* START Quoted text *

In [1]:
import json
import uuid

import pandas as pd



In [5]:
import sys
import os

# Get the current working directory and the relative path to your module
module_path = os.path.abspath(os.path.join("..", ".."))
if module_path not in sys.path:
    sys.path.append(module_path)

# Now you can import your module
from src.api.repository.search import SearchRepo

In [6]:
es = SearchRepo()

Connected to Elasticsearch!
{'cluster_name': 'docker-cluster',
 'cluster_uuid': '9I9q3mFYSISbvBg75cK23A',
 'name': '5eeda383872f',
 'tagline': 'You Know, for Search',
 'version': {'build_date': '2024-08-05T10:05:34.233336849Z',
             'build_flavor': 'default',
             'build_hash': '1a77947f34deddb41af25e6f0ddb8e830159c179',
             'build_snapshot': False,
             'build_type': 'docker',
             'lucene_version': '9.11.1',
             'minimum_index_compatibility_version': '7.0.0',
             'minimum_wire_compatibility_version': '7.17.0',
             'number': '8.15.0'}}


In [7]:
idx="vehicle"

# 1. Extract Data

In [8]:
df = pd.read_json("./data/processed_vehicle_machine_data.json",  orient='records')


In [9]:
df

Unnamed: 0,description,facets
0,Experience the thrill of driving with this 200...,"{'type': 'Vehicle', 'category': 'Coupe', 'bran..."
1,Experience the future of driving with the 2014...,"{'type': 'Vehicle', 'category': 'Hatchback', '..."
2,Discover the power and reliability of the JCB ...,"{'type': 'Machine', 'category': 'Hydraulic Exc..."
3,"Discover the Ezee-On 5537-56-13-10, a robust c...","{'type': 'Machine', 'category': 'Cultivator', ..."
4,Discover the power and reliability of the Cate...,"{'type': 'Machine', 'category': 'Shovel', 'bra..."
...,...,...
4995,Experience the thrill of the road with this 20...,"{'type': 'Vehicle', 'category': 'Sedan', 'bran..."
4996,Experience the power and efficiency of the New...,"{'type': 'Machine', 'category': 'Combine', 'br..."
4997,Discover the rugged reliability of the Case IH...,"{'type': 'Machine', 'category': '4WD Tractor',..."
4998,Experience the thrill of driving with this sty...,"{'type': 'Vehicle', 'category': 'Coupe, Conver..."

* END Quoted text *
* START Dataset rows *

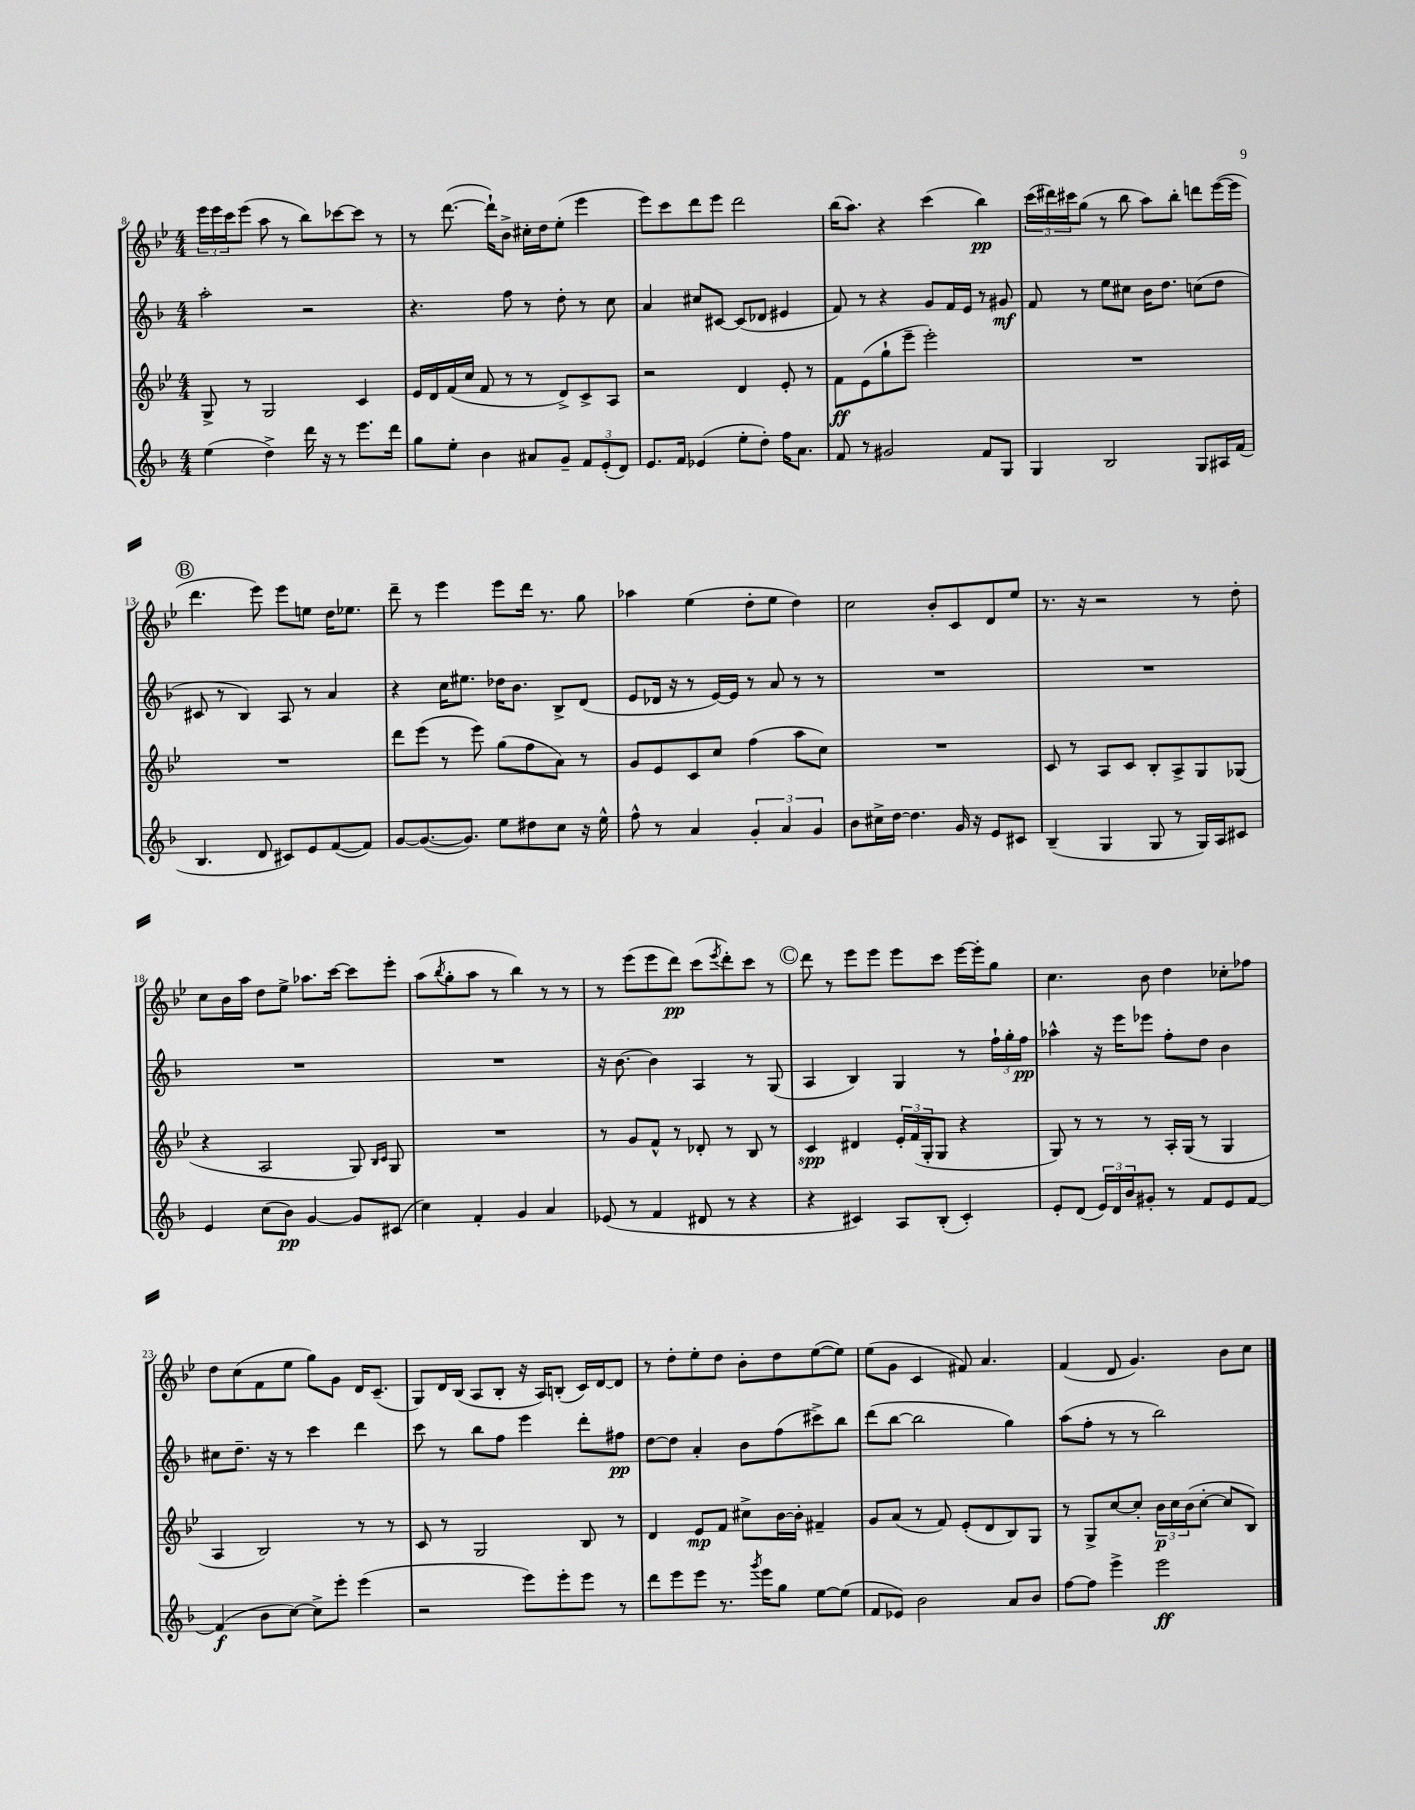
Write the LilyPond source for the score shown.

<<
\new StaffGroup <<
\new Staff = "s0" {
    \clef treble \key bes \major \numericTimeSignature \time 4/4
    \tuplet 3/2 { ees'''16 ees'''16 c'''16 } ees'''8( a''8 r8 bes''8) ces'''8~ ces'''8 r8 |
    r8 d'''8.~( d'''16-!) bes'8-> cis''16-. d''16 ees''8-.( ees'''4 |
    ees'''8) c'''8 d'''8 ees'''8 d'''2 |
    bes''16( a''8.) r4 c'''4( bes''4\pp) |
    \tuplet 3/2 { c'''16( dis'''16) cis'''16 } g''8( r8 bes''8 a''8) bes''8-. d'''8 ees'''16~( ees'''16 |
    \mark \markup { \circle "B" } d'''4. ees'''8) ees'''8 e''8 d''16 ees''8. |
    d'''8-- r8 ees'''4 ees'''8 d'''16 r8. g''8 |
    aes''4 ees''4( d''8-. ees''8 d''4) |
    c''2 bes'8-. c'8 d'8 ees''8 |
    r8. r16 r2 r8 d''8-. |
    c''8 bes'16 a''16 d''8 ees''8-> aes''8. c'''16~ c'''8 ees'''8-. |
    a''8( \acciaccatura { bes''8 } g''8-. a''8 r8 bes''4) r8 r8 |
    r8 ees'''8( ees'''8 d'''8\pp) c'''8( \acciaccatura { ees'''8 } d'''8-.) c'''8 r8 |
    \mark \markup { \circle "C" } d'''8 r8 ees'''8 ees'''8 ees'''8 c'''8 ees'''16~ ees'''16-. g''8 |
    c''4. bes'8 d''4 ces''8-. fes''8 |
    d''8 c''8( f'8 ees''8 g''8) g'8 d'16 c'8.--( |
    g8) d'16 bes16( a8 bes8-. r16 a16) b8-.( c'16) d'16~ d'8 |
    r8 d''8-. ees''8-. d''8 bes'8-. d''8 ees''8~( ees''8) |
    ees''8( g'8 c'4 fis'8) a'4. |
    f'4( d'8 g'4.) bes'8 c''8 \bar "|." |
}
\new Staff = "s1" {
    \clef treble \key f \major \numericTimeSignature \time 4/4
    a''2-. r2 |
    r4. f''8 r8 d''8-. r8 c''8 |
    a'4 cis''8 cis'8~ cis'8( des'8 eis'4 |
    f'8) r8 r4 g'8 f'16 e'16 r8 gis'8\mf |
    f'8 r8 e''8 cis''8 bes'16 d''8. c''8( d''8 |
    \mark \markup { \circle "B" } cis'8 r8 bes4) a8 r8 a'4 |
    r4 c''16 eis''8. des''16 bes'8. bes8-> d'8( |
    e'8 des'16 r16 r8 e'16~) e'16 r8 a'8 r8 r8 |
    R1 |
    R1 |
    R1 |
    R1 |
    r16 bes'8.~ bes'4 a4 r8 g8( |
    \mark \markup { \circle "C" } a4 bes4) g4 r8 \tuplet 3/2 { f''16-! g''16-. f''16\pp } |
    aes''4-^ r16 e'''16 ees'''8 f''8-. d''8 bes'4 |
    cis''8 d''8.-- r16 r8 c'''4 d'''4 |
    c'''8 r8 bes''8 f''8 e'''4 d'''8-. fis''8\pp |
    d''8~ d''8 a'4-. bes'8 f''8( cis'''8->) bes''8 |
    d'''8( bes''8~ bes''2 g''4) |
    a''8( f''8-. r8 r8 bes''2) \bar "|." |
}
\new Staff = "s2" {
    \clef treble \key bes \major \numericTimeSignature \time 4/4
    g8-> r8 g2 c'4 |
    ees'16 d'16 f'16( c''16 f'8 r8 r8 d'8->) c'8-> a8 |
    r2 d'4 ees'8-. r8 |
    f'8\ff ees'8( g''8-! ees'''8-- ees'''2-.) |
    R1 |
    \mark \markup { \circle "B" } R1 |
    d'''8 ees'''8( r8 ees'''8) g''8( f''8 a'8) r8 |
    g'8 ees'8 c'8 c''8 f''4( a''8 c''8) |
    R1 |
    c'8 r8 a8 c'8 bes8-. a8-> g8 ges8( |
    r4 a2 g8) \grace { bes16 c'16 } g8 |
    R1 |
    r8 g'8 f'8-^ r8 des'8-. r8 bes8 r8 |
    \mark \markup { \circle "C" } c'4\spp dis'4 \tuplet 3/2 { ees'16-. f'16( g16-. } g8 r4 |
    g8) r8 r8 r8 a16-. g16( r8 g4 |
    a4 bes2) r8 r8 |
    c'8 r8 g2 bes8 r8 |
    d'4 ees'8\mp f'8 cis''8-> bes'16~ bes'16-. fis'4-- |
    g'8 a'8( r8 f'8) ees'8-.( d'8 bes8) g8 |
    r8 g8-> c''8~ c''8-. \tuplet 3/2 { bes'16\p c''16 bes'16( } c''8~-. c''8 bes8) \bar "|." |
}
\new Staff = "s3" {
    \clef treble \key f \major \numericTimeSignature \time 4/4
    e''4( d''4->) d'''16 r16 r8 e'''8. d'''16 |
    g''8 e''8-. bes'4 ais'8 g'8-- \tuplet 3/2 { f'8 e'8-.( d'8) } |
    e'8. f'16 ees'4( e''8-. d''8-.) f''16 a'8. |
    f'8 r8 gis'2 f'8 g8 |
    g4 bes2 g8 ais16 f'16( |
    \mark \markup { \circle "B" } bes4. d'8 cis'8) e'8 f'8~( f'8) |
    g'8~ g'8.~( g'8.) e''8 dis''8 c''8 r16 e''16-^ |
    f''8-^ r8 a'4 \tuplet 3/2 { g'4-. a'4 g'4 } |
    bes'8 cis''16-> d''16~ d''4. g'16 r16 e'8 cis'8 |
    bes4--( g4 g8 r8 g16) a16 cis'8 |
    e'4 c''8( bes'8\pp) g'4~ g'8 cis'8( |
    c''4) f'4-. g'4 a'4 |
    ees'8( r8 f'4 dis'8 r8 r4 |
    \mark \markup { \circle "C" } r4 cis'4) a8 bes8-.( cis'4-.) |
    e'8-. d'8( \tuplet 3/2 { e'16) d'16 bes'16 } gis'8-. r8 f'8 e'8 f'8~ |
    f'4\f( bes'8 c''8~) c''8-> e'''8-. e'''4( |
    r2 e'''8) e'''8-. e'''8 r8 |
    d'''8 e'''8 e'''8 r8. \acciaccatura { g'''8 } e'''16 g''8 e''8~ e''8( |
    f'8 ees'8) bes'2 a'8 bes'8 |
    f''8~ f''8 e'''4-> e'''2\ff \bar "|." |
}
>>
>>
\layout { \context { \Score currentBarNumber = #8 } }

* END Dataset rows *

◆ Tasks to carry out ◆
1. Return the portion of the notebook from "if module_path not" up to and including "es = SearchRepo()", with no changes.
2. Which Elasticsearch version number appears in the connection output of the notebook?
The entries have no connection to the notebook.

◆ Responses for each task ◆
1.
if module_path not in sys.path:
    sys.path.append(module_path)

# Now you can import your module
from src.api.repository.search import SearchRepo

In [6]:
es = SearchRepo()

2. 8.15.0